== Directive 1 ==
According to the article about the horror film Hereditary, at what festival did the movie debut?
== Directive 2 ==
Pick up the article on the horror film Hereditary after its final sentence and keep writing it.

== Excerpt ==
----

'Hereditary' Is the Most Disturbingly Terrifying Horror Movie in Years

Hereditary is available to rent or buy on iTunes, YouTube, Amazon Prime, and Google Play.
It's not rare to hear a director introduce their debut feature at a festival by calling it a "personal film." The process of making any piece of art, especially one as time-consuming and work-intensive as movie, is often an act of bloodletting. What's surprising is when that passion project is as terrifying, unsettling, and deeply sorrowful as Hereditary, a haunted-house film that debuted at the Sundance Film Festival. When the movie was over and director Ari Aster stepped out on stage for a post-screening Q&A, you wanted to give him a hug.
Once the applause died down, the filmmaker, dressed in jeans, glasses, and a sweater over a collared shirt, fielded a question from the moderator about the movie's origins. He was cryptic, noting that he wrote the script four years ago. "I had gone through some stuff with my family," he said. "I'm always working from a personal place but I'm not one to dramatize things from my life."

----

== Records shown ==
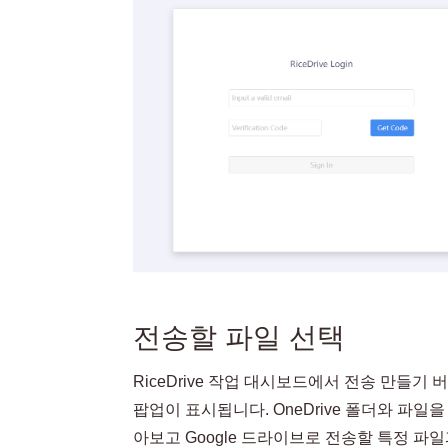
전송할 파일 선택
RiceDrive 작업 대시보드에서 전송 만들
팝업이 표시됩니다. OneDrive 폴더와 파일을 
아보고 Google 드라이브로 전송할 특정 파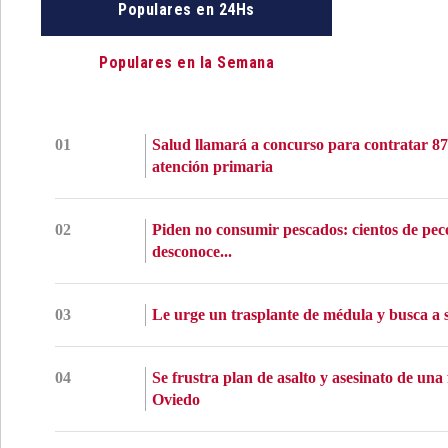
Populares en 24Hs
Populares en la Semana
01
Salud llamará a concurso para contratar 87
atención primaria
02
Piden no consumir pescados: cientos de pec
desconoce...
03
Le urge un trasplante de médula y busca a s
04
Se frustra plan de asalto y asesinato de una
Oviedo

----

== Result 1 ==
The Sundance Film Festival.

== Result 2 ==
When you see the film, you'll know why that's a good thing. Hereditary opens with the text of an obituary appearing on the screen, establishing a tone of ominous dread. The dead woman's daughter Annie (Toni Collette) is struggling with her grief, which becomes clear as she delivers a caustic eulogy for her mother that describes her as a "secretive" and "private" woman. Annie's quiet husband Steve (Gabriel Byrne) keeps his distance; her young daughter Charlie (Milly Shaprio) scribbles gruesome portraits in a journal; her teenage son Peter (Alex Wolff) treats his anxiety with copious bong hits. Together they live in a large, creepy house with an upstairs workspace where Annie builds tiny miniatures of her own family life. Think of it as Scary Tiny Furniture.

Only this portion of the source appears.